About this exercise: Your answer must be a single number: how many lines in the records include the word "plastic".

Saved entries:
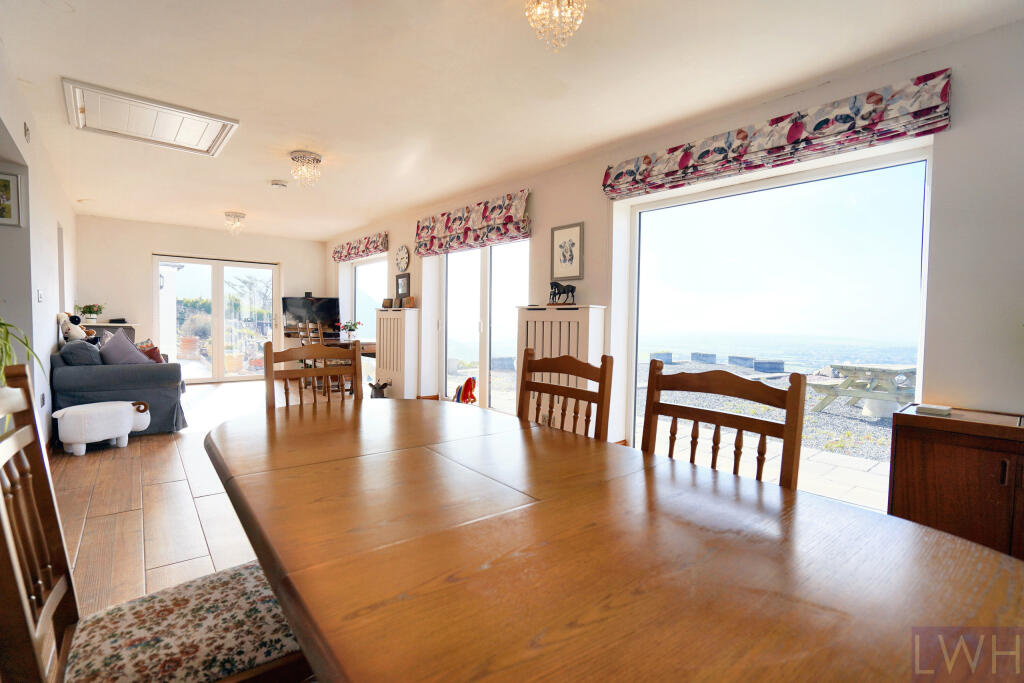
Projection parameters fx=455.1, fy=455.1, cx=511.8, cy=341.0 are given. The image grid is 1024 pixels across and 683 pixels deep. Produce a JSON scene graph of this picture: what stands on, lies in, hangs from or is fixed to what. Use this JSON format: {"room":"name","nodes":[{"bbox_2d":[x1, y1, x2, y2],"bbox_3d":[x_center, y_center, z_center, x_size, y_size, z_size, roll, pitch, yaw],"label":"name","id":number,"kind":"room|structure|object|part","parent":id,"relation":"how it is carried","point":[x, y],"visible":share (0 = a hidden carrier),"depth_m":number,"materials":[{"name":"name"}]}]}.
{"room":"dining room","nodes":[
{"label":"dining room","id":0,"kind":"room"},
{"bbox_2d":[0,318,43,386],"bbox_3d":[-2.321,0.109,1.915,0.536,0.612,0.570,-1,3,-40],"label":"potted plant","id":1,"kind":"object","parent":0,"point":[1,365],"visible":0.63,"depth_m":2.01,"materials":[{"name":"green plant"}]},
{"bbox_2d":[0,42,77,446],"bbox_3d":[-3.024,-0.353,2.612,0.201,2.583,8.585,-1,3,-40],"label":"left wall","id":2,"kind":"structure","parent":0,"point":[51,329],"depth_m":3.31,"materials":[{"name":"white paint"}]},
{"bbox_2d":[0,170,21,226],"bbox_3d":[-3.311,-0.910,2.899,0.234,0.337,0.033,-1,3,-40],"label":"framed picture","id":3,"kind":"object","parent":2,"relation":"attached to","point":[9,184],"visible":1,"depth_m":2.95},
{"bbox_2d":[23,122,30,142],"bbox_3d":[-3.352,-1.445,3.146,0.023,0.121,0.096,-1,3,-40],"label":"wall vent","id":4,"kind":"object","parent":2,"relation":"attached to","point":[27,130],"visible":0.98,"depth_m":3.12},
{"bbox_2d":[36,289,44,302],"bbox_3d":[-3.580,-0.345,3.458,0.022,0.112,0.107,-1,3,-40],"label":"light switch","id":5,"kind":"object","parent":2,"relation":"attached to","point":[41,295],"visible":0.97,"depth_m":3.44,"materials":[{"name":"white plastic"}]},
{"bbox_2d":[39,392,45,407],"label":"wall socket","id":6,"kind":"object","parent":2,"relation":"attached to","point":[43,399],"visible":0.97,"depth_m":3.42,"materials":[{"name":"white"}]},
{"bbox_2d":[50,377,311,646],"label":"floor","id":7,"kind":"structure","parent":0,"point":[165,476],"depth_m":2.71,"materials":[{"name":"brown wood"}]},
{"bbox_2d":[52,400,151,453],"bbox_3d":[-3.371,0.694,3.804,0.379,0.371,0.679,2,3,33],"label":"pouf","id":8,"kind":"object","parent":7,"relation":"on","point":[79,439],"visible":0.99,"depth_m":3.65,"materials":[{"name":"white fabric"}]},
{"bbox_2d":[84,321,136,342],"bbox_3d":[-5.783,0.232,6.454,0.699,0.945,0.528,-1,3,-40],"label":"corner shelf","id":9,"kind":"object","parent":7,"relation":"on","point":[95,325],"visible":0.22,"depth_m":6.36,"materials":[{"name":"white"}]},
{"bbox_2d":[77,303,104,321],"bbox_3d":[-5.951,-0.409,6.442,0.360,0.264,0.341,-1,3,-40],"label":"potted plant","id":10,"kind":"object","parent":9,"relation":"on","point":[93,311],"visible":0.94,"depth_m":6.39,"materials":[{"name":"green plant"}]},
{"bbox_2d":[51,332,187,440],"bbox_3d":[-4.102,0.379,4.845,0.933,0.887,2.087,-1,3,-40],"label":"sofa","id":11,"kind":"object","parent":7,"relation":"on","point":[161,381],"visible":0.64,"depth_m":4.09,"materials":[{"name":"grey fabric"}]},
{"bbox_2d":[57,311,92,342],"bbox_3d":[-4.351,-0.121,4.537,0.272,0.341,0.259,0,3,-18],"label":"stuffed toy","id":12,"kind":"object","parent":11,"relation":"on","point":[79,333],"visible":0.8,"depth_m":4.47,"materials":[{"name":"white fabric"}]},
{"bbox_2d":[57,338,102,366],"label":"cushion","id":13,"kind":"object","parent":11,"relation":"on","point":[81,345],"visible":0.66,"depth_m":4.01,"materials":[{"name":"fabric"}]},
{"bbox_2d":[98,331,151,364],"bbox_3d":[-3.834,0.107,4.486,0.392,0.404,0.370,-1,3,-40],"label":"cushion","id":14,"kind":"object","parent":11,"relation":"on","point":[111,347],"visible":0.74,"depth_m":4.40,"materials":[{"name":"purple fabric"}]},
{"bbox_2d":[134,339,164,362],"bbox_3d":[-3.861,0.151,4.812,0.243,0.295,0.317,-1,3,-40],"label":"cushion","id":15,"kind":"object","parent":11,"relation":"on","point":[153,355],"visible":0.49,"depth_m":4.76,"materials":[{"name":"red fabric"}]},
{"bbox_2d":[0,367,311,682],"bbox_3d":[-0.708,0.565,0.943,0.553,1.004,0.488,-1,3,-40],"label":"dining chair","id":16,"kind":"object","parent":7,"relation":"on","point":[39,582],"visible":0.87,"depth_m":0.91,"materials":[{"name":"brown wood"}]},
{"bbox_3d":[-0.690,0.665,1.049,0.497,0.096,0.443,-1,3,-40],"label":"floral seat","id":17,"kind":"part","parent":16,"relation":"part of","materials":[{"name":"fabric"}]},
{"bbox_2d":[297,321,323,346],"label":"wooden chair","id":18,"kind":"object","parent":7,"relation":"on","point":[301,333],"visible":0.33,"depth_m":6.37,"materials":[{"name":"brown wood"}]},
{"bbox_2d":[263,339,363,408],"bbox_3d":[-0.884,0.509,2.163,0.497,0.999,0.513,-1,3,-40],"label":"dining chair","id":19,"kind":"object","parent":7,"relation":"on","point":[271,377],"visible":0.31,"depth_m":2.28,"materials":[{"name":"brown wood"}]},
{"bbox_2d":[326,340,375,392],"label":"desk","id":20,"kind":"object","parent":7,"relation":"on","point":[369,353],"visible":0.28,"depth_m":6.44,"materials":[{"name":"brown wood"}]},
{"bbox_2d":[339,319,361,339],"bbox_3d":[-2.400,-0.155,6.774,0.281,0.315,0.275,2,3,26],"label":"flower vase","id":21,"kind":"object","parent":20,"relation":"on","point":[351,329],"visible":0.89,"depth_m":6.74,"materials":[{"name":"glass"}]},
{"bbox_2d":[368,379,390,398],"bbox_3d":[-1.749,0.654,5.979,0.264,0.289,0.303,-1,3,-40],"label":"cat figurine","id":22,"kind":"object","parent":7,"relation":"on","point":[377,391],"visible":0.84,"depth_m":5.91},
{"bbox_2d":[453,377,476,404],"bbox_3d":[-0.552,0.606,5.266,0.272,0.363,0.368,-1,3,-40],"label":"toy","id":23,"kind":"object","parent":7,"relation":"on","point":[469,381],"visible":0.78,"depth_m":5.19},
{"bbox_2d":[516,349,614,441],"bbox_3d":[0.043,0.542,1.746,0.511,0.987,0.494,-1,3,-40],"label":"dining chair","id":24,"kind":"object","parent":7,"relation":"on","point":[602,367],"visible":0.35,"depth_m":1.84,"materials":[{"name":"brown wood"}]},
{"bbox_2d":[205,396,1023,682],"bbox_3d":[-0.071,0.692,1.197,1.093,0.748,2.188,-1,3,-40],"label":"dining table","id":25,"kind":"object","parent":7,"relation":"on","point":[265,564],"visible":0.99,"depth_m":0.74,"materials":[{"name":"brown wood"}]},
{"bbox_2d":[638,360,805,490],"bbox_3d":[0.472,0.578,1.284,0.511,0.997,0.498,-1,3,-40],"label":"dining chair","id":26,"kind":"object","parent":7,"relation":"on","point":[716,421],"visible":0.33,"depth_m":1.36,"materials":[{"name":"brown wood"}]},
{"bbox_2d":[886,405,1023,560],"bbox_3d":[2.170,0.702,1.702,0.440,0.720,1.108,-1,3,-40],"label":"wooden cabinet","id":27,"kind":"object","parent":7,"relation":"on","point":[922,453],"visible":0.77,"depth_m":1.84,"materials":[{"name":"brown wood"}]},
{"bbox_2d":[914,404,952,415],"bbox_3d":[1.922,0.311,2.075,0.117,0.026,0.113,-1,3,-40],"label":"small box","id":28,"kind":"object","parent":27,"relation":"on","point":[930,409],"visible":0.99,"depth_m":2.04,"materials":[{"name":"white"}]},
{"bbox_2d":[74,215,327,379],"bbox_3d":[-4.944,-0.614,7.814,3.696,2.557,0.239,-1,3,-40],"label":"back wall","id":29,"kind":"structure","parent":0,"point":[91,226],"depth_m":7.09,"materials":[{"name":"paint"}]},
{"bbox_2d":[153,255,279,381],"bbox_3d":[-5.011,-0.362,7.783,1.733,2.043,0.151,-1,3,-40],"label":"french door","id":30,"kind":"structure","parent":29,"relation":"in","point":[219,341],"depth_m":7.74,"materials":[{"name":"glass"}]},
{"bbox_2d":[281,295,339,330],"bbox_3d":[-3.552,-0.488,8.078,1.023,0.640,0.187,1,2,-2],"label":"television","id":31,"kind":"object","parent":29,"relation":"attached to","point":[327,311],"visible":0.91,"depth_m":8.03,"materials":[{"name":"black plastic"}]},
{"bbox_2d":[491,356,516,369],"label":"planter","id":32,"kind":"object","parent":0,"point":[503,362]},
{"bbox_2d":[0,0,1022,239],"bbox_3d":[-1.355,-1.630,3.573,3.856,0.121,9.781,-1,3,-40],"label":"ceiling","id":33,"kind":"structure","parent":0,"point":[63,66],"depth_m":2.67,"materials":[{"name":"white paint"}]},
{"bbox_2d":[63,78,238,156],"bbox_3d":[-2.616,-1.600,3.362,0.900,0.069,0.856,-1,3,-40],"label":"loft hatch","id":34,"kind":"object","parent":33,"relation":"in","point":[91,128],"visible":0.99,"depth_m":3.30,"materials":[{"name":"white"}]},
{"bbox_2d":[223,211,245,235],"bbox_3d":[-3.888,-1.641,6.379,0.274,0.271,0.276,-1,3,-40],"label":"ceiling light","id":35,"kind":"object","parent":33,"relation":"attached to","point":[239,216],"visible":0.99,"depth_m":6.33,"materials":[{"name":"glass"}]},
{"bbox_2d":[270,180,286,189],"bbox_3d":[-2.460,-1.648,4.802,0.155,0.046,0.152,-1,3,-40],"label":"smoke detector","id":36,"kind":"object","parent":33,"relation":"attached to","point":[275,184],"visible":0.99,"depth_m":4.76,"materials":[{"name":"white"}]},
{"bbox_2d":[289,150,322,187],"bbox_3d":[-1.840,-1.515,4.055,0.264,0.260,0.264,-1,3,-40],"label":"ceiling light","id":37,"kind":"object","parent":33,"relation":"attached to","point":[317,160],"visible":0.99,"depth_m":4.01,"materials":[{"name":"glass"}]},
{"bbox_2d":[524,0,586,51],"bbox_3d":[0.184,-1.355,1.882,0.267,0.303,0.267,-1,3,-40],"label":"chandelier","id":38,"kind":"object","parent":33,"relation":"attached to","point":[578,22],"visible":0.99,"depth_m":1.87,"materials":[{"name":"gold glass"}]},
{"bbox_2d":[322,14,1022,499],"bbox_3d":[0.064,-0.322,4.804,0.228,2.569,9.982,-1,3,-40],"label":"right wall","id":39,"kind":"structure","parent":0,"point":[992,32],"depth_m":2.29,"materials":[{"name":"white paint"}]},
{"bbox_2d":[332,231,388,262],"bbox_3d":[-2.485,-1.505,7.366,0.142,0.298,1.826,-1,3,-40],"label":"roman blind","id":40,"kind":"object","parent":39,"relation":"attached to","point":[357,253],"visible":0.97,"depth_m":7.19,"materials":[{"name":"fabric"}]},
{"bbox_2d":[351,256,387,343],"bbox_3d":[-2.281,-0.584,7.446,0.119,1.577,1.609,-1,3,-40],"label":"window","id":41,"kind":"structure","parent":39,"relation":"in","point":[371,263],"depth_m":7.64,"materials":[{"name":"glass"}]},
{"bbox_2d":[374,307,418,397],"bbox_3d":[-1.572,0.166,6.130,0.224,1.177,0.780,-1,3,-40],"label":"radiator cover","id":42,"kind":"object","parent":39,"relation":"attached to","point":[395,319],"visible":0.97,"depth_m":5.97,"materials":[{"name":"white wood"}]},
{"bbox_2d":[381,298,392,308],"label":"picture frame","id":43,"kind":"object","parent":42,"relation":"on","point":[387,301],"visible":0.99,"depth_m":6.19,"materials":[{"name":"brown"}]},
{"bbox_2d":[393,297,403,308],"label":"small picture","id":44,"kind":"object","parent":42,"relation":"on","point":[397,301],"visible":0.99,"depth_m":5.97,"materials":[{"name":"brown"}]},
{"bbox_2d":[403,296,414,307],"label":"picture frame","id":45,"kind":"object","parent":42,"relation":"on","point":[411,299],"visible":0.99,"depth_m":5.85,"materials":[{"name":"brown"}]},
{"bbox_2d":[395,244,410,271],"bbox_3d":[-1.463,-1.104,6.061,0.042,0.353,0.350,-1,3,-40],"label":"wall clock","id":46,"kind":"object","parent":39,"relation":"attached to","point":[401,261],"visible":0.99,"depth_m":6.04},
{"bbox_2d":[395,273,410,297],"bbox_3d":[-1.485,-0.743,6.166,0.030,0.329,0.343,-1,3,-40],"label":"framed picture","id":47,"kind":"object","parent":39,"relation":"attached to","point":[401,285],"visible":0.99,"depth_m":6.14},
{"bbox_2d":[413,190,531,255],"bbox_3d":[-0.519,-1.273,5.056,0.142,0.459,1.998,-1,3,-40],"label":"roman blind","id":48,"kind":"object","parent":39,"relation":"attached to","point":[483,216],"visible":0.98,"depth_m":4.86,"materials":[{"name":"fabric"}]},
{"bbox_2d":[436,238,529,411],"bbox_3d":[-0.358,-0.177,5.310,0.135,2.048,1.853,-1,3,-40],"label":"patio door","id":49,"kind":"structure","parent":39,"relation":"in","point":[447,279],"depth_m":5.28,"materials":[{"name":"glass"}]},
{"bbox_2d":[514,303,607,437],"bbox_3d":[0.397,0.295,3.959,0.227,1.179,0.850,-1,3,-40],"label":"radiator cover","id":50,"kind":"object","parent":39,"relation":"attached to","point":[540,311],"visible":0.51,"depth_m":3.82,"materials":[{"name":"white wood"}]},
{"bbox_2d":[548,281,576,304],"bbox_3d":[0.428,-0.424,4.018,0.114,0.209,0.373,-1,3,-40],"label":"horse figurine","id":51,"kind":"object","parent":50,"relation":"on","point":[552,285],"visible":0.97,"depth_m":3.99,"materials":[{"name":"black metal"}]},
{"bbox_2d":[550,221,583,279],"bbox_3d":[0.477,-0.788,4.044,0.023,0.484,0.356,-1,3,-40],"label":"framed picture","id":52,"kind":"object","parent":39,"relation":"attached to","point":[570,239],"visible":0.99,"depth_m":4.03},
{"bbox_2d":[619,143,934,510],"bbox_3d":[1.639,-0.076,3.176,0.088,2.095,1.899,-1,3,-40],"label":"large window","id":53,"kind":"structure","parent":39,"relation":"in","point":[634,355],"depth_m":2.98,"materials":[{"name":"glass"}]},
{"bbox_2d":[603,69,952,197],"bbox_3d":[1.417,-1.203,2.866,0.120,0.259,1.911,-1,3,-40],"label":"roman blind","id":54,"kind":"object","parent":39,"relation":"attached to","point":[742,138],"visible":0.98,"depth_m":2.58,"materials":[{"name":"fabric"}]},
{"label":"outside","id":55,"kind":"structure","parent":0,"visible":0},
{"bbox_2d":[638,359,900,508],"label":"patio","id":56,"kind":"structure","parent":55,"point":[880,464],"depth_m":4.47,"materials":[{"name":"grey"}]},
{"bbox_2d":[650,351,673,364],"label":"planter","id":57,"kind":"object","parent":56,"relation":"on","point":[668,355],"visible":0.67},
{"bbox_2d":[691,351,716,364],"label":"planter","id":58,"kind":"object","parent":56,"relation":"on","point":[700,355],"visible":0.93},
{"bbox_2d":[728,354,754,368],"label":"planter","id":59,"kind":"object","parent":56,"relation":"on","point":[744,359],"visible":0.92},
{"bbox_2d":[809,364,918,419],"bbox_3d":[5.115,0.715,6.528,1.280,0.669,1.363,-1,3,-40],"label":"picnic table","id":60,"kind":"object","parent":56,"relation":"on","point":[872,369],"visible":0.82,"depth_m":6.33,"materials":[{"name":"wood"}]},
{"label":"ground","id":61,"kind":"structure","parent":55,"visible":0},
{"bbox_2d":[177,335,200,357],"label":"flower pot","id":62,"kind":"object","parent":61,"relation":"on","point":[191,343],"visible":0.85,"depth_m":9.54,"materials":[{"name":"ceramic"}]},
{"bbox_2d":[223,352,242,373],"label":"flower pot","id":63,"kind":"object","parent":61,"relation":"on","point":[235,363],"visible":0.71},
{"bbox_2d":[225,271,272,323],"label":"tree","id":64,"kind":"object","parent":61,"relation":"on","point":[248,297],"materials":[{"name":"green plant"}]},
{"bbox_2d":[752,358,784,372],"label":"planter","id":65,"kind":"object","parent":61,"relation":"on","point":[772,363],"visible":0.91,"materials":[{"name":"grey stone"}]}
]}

Result of this exercise: 2